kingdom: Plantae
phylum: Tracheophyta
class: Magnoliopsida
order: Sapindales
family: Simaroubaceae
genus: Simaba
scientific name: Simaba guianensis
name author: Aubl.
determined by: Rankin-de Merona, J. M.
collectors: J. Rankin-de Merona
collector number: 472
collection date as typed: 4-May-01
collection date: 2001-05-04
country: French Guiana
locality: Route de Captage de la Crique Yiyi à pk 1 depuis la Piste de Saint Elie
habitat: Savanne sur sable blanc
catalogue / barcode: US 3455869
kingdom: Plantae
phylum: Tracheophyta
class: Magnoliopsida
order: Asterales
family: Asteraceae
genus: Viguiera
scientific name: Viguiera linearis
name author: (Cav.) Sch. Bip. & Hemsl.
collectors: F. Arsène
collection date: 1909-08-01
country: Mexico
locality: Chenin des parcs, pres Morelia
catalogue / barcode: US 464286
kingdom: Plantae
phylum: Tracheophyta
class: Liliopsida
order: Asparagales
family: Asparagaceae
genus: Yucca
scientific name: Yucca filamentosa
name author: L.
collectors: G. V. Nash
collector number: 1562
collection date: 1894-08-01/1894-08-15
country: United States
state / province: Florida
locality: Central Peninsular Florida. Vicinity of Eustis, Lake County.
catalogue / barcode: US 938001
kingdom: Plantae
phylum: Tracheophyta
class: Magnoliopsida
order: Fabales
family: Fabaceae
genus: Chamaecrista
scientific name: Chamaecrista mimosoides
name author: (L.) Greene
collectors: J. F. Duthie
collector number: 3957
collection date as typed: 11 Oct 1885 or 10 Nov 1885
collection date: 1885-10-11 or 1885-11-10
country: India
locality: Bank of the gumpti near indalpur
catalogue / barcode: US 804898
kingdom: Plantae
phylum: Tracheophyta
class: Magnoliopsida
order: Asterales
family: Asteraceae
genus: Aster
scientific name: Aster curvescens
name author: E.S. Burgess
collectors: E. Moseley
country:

┄┄┄┄┄┄

→ **WHAT YOU ARE ASKED TO DO**: Copy the lines exactly, from the line with "family: Asparagaceae" to the line with "genus: Aster", including both of those lines.

→ **THE ANSWER**:
family: Asparagaceae
genus: Yucca
scientific name: Yucca filamentosa
name author: L.
collectors: G. V. Nash
collector number: 1562
collection date: 1894-08-01/1894-08-15
country: United States
state / province: Florida
locality: Central Peninsular Florida. Vicinity of Eustis, Lake County.
catalogue / barcode: US 938001
kingdom: Plantae
phylum: Tracheophyta
class: Magnoliopsida
order: Fabales
family: Fabaceae
genus: Chamaecrista
scientific name: Chamaecrista mimosoides
name author: (L.) Greene
collectors: J. F. Duthie
collector number: 3957
collection date as typed: 11 Oct 1885 or 10 Nov 1885
collection date: 1885-10-11 or 1885-11-10
country: India
locality: Bank of the gumpti near indalpur
catalogue / barcode: US 804898
kingdom: Plantae
phylum: Tracheophyta
class: Magnoliopsida
order: Asterales
family: Asteraceae
genus: Aster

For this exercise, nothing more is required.